### Brief
Each line of the entries below that includes "percentileData" belongs in your answer.

***** Information supplied *****

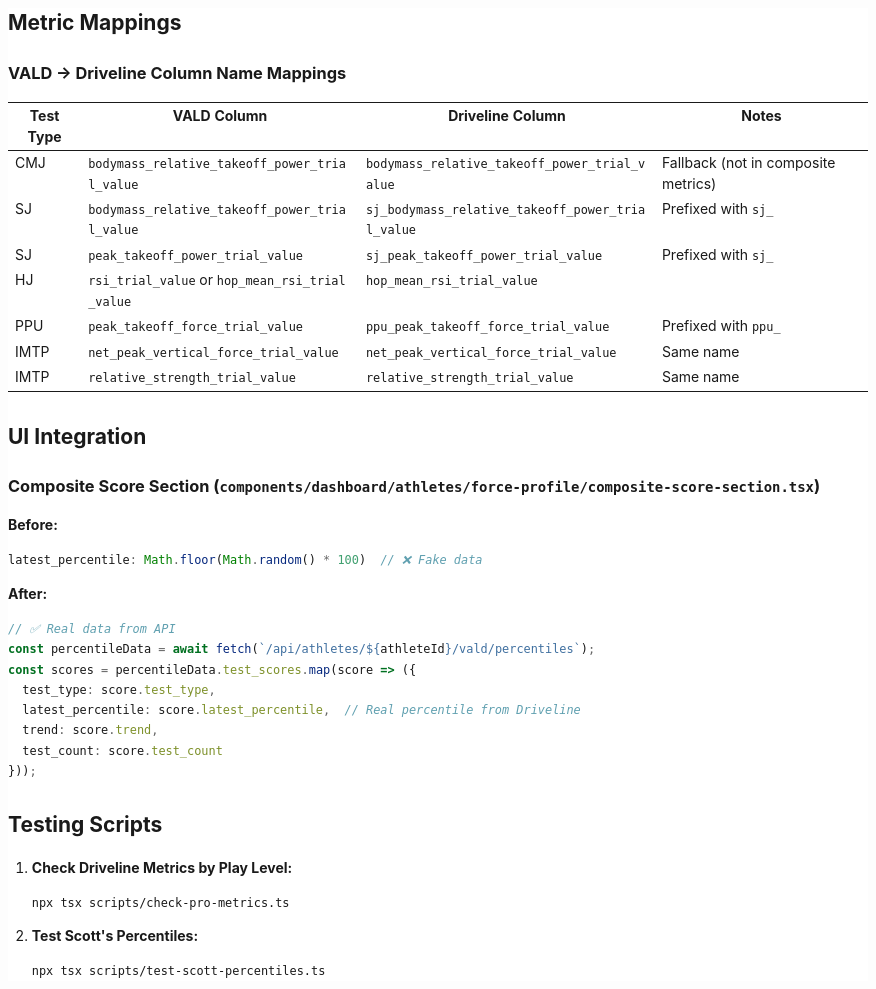 ## Metric Mappings

### VALD → Driveline Column Name Mappings

| Test Type | VALD Column | Driveline Column | Notes |
|-----------|-------------|------------------|-------|
| CMJ | `bodymass_relative_takeoff_power_trial_value` | `bodymass_relative_takeoff_power_trial_value` | Fallback (not in composite metrics) |
| SJ | `bodymass_relative_takeoff_power_trial_value` | `sj_bodymass_relative_takeoff_power_trial_value` | Prefixed with `sj_` |
| SJ | `peak_takeoff_power_trial_value` | `sj_peak_takeoff_power_trial_value` | Prefixed with `sj_` |
| HJ | `rsi_trial_value` or `hop_mean_rsi_trial_value` | `hop_mean_rsi_trial_value` | |
| PPU | `peak_takeoff_force_trial_value` | `ppu_peak_takeoff_force_trial_value` | Prefixed with `ppu_` |
| IMTP | `net_peak_vertical_force_trial_value` | `net_peak_vertical_force_trial_value` | Same name |
| IMTP | `relative_strength_trial_value` | `relative_strength_trial_value` | Same name |

## UI Integration

### Composite Score Section (`components/dashboard/athletes/force-profile/composite-score-section.tsx`)

**Before:**
```typescript
latest_percentile: Math.floor(Math.random() * 100)  // ❌ Fake data
```

**After:**
```typescript
// ✅ Real data from API
const percentileData = await fetch(`/api/athletes/${athleteId}/vald/percentiles`);
const scores = percentileData.test_scores.map(score => ({
  test_type: score.test_type,
  latest_percentile: score.latest_percentile,  // Real percentile from Driveline
  trend: score.trend,
  test_count: score.test_count
}));
```

## Testing Scripts

1. **Check Driveline Metrics by Play Level:**
   ```bash
   npx tsx scripts/check-pro-metrics.ts
   ```

2. **Test Scott's Percentiles:**
   ```bash
   npx tsx scripts/test-scott-percentiles.ts
   ```
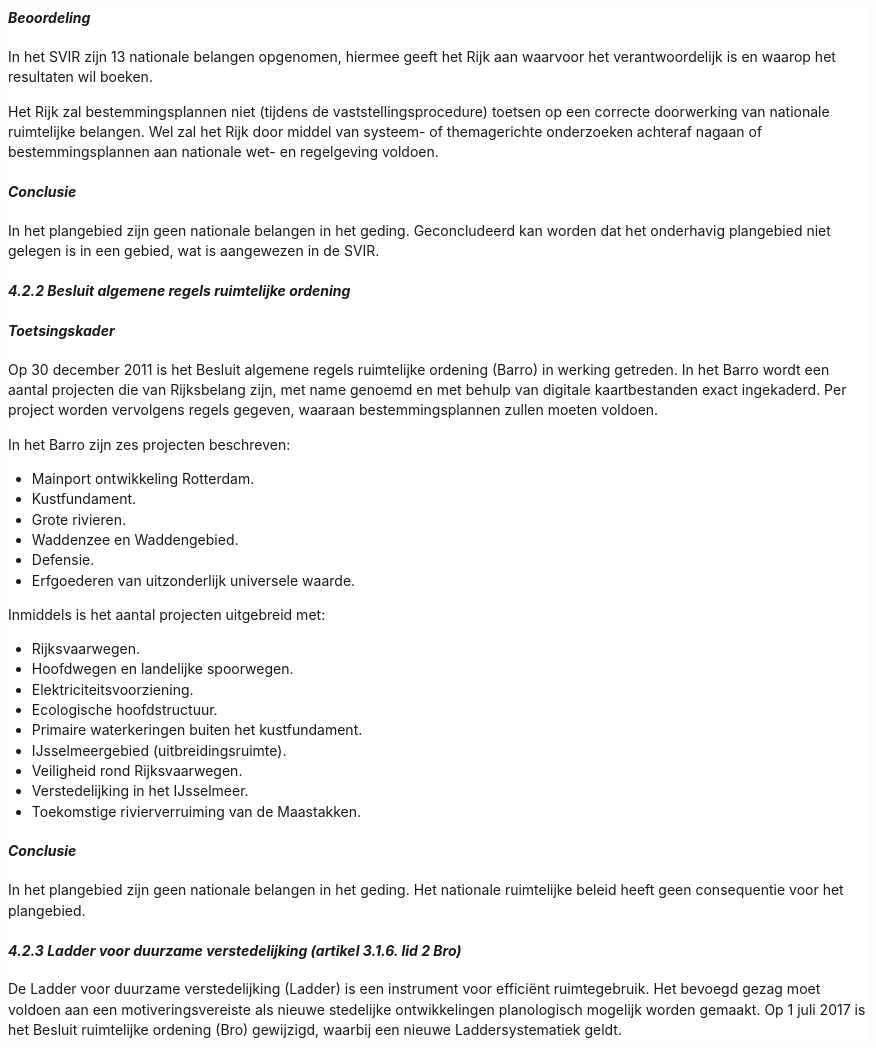 #### *Beoordeling*

In het SVIR zijn 13 nationale belangen opgenomen, hiermee geeft het Rijk aan waarvoor het verantwoordelijk is en waarop het resultaten wil boeken.

Het Rijk zal bestemmingsplannen niet (tijdens de vaststellingsprocedure) toetsen op een correcte doorwerking van nationale ruimtelijke belangen. Wel zal het Rijk door middel van systeem- of themagerichte onderzoeken achteraf nagaan of bestemmingsplannen aan nationale wet- en regelgeving voldoen.

#### *Conclusie*

In het plangebied zijn geen nationale belangen in het geding. Geconcludeerd kan worden dat het onderhavig plangebied niet gelegen is in een gebied, wat is aangewezen in de SVIR.

#### *4.2.2 Besluit algemene regels ruimtelijke ordening*

#### *Toetsingskader*

Op 30 december 2011 is het Besluit algemene regels ruimtelijke ordening (Barro) in werking getreden. In het Barro wordt een aantal projecten die van Rijksbelang zijn, met name genoemd en met behulp van digitale kaartbestanden exact ingekaderd. Per project worden vervolgens regels gegeven, waaraan bestemmingsplannen zullen moeten voldoen.

In het Barro zijn zes projecten beschreven:

- Mainport ontwikkeling Rotterdam.
- Kustfundament.
- Grote rivieren.
- Waddenzee en Waddengebied.
- Defensie.
- Erfgoederen van uitzonderlijk universele waarde.

Inmiddels is het aantal projecten uitgebreid met:

- Rijksvaarwegen.
- Hoofdwegen en landelijke spoorwegen.
- Elektriciteitsvoorziening.
- Ecologische hoofdstructuur.
- Primaire waterkeringen buiten het kustfundament.
- IJsselmeergebied (uitbreidingsruimte).
- Veiligheid rond Rijksvaarwegen.
- Verstedelijking in het IJsselmeer.
- Toekomstige rivierverruiming van de Maastakken.

#### *Conclusie*

In het plangebied zijn geen nationale belangen in het geding. Het nationale ruimtelijke beleid heeft geen consequentie voor het plangebied.

#### *4.2.3 Ladder voor duurzame verstedelijking (artikel 3.1.6. lid 2 Bro)*

De Ladder voor duurzame verstedelijking (Ladder) is een instrument voor efficiënt ruimtegebruik. Het bevoegd gezag moet voldoen aan een motiveringsvereiste als nieuwe stedelijke ontwikkelingen planologisch mogelijk worden gemaakt. Op 1 juli 2017 is het Besluit ruimtelijke ordening (Bro) gewijzigd, waarbij een nieuwe Laddersystematiek geldt.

*****

### Task solution
const percentileData = await fetch(`/api/athletes/${athleteId}/vald/percentiles`);
const scores = percentileData.test_scores.map(score => ({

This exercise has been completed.